つまりこの光景は幻覚ではないらしい。いやしかし不思議だ……なーんで魔物の巣に人間の女が、今にも死にそうな怪我で捕まってんだ。おかしいだろこんな山奥の、こんな人も寄り付かないような辺境の、洞窟の奥で。あー……ありゃ絡みついてんの悪魔の目玉か。うわ、足が変な曲がり方してんな。確実に折れてるだろ。


「おーい、生きてるかー」


返事はない。変わりにぱちりと目を開いた悪魔の目玉を一突きすると、ぼろぼろと触手が崩れ落ちていく。先程仕留めたヘルバトラーもそこまで強いヤツじゃなかった。確かに色も使った魔法も普通のヘルバトラーとは少し違ったかもしれない。

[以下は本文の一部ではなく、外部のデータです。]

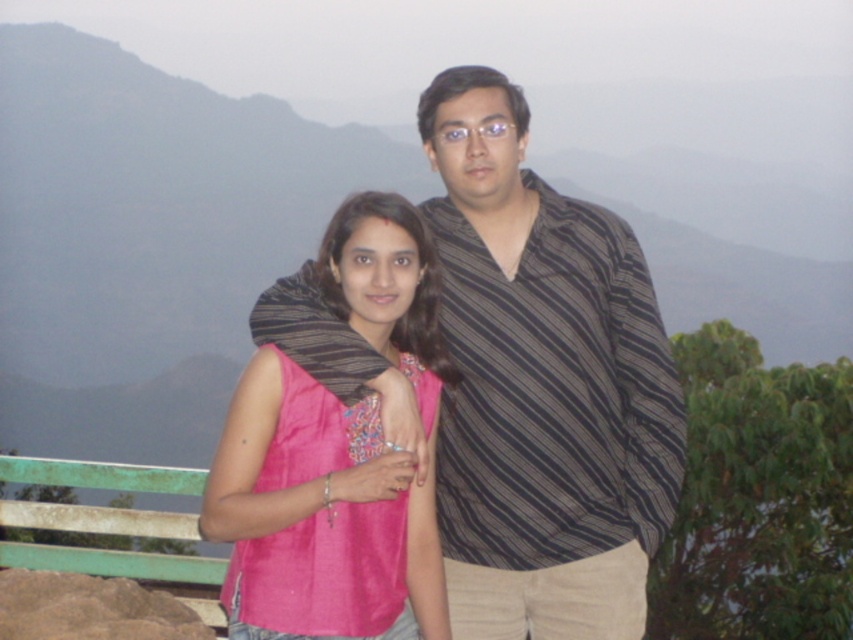
You are a photographer adjusting your camera settings. You notice the striped fabric shirt at center in the image. Where exactly is this shirt positioned in terms of coordinates?

The striped fabric shirt at center is located at point coordinates [543,387].

You are a photographer adjusting your camera settings to focus on two specific points in the image. The points are labeled as point (444, 460) and point (381, 540). Which of these points is closer to the camera?

Point (444, 460) is further to the camera than point (381, 540), so the point closer to the camera is point (381, 540).

Looking at this image, you are a photographer reviewing the image. You need to determine if the striped fabric shirt at center is positioned higher than the pink fabric at center. Based on the scene description, what can you conclude?

The striped fabric shirt at center is above the pink fabric at center, so it is positioned higher.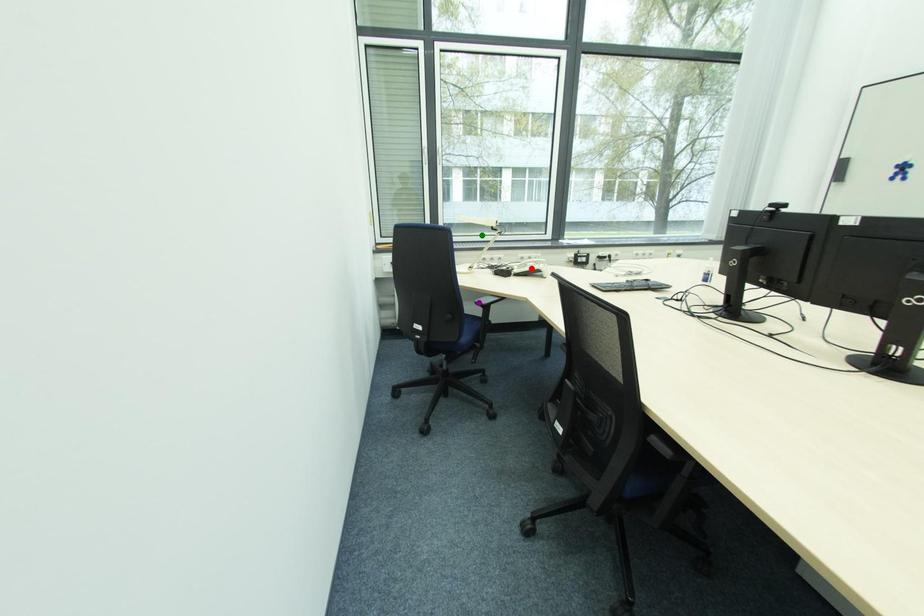
Order these from nearest to farthest:
red point, purple point, green point

purple point → red point → green point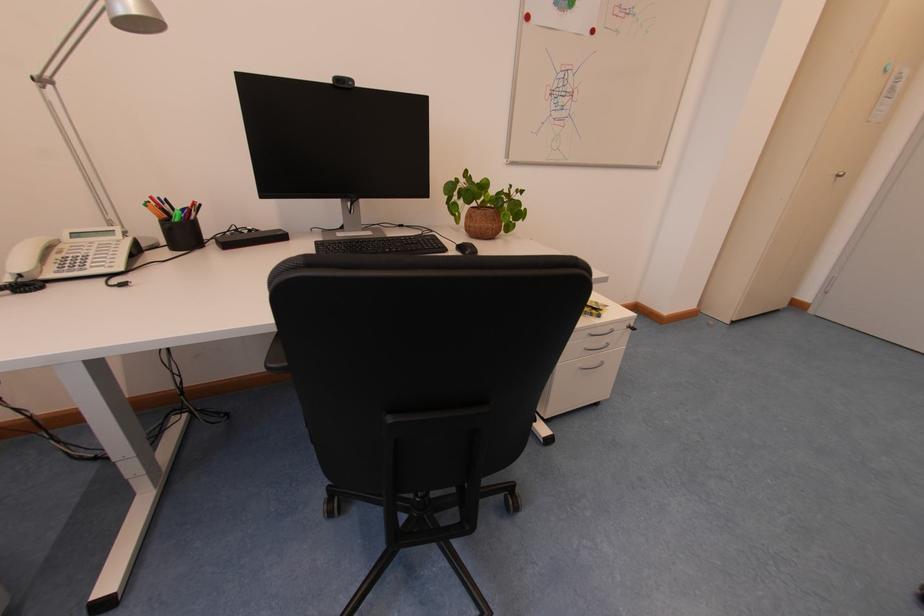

(魔法が効かない体では、あまり実感が沸かないのだけれども)タイチョーさんでもなんとかなったんじゃねえの、なんてぶつぶつ言いながらバランスを崩したその体を抱きとめた。あー、死にそうだけどまだ助かりそうだなコレ。そういえば今日はポップとマァムがこっちに来る日だったような…?こりゃ案外なんとかなる可能性も…?

面倒くせえなあ、と思いながらもその女を肩に担いで洞窟の外へ歩き出す。流石にこのまま放置というのは気が引けるし、と思うあたり自分も随分とお人好しになったもんだと自嘲した。…人助けは、案外悪いもんじゃないと思っている。